In a statement, HURIWA's National Coordinator, Emmanuel Onwubiko, demanded that Vice Admiral Awwal Zubairu Gambo, the Chief of Naval Staff, be fired for his ongoing inability to control the multibillion-dollar oil theft trade taking place in the Niger Delta and other oil-producing regions.

The group criticised the Federal Government for awarding a pipeline surveillance contract to Government Ekpemepulo, also known as Tompolo, a former militant leader, after realising the Navy's failure.

The Nigerian Navy recently defended the Nigerian National Petroleum Company Limited in response to "insincere and exaggerated oil theft figures," which prompted HURIWA's remarks.

A spokesperson of the Navy claimed that the NNPC continues to purposefully mislead Nigerians about the issue of crude oil theft while testifying before the Senate Committee on Economic and Financial Crimes.

However, the Navy asserted in a later statement that the media entirely misrepresented what happened during a recent interactive hearing before the Senate Committee on Economic and Financial Crimes.

The Navy further asserted that it is not charging the NNPC and that it has been collaborating with the firm since 1 April 2022, when Operation DAKATAR DA BARAWO (OPDDB) was introduced in Onne, Rivers State, to combat the threat of crude oil theft.

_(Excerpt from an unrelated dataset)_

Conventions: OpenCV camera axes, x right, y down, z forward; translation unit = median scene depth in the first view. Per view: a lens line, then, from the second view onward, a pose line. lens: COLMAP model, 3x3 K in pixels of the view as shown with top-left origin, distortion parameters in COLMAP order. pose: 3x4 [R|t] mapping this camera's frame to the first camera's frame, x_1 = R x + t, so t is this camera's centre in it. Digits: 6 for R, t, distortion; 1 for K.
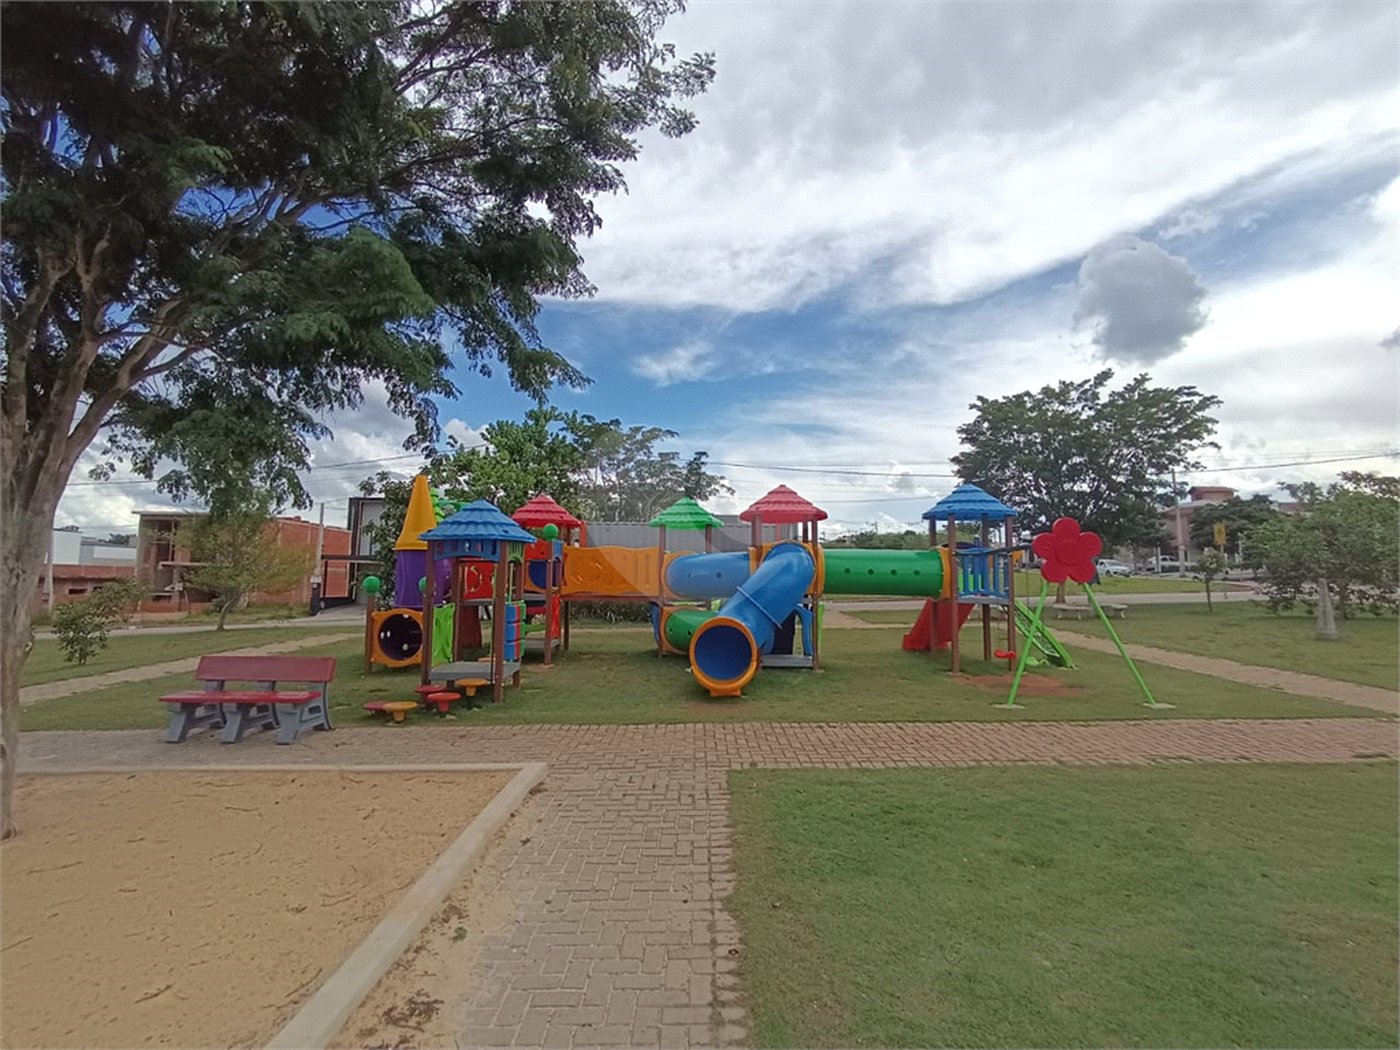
lens RADIAL K [[649.6, 0, 700.0], [0, 649.6, 525.0], [0, 0, 1]] dist [-0.000322, 0.001102]
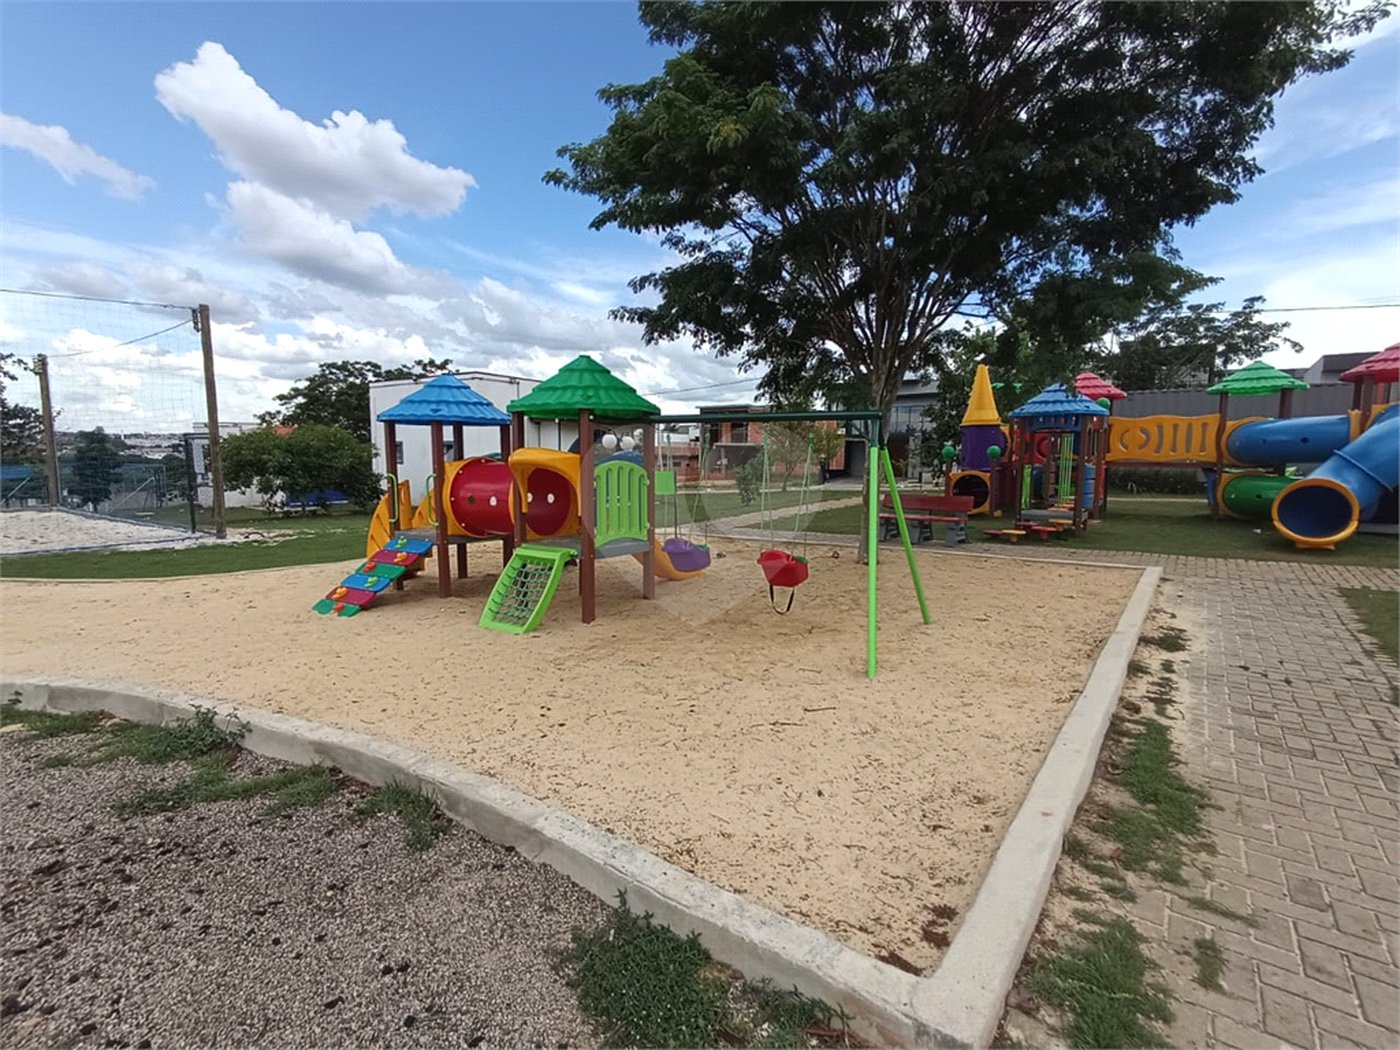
lens RADIAL K [[649.6, 0, 700.0], [0, 649.6, 525.0], [0, 0, 1]] dist [-0.000322, 0.001102]
pose [[0.786968, 0.060592, -0.614012, -0.067900], [0.055192, 0.984263, 0.167867, -0.011265], [0.614521, -0.165994, 0.771239, -0.302493]]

The Nigerian Navy's defence of its failure to stop oil theft, illegal artisan refineries, and illegal oil bunkering in the creek, among other criminalities, is embarrassing and shameful, to put it mildly, according to HURIWA's Onwubiko.

“The 1999 Constitution, the Armed Forces Act CAP A20 and the National Defence Policy 2006 empowered the Nigerian Navy with the defence of the nation’s maritime borders and general security on the water.

“But the Navy has failed woefully to nab oil thieves. The Navy should cover her face in shame that in a sovereign nation, her statutory role has been assigned to Tompolo’s private company which has uncovered scores of oil bunkering activities in the last three months including stadium-huge vessels used for oil theft which the Navy immediately burnt to cover tracks.

“Nigerians are not fooled. It is a known fact that there is a complicity between security agents, especially naval officers, government officials and oil thieves.

“Or how can one explain the smooth operations of oil thieves in the creeks for over a decade and the burning of one of the apprehended vessels by the Navy?

"The Navy must definitely know the cartel stealing Nigeria’s fortunes. The NNPC has failed and has no business in the creeks.

“The Nigerian Navy’s hierarchy needs comprehensive unbundling. Sadly, due to nepotism, President Muhammadu Buhari refused to fire the Chief of Naval Staff, Vice Admiral Awwal Zubairu Gambo for the failure of leadership in identifying those in the Navy aiding and abetting crude oil thefts even when the President himself is the petroleum minister.

“Buhari should be more interested in finding and punishing these oil thieves or else in the near future, he will face justice for failing to deploy state powers to catch the crude oil thieves.”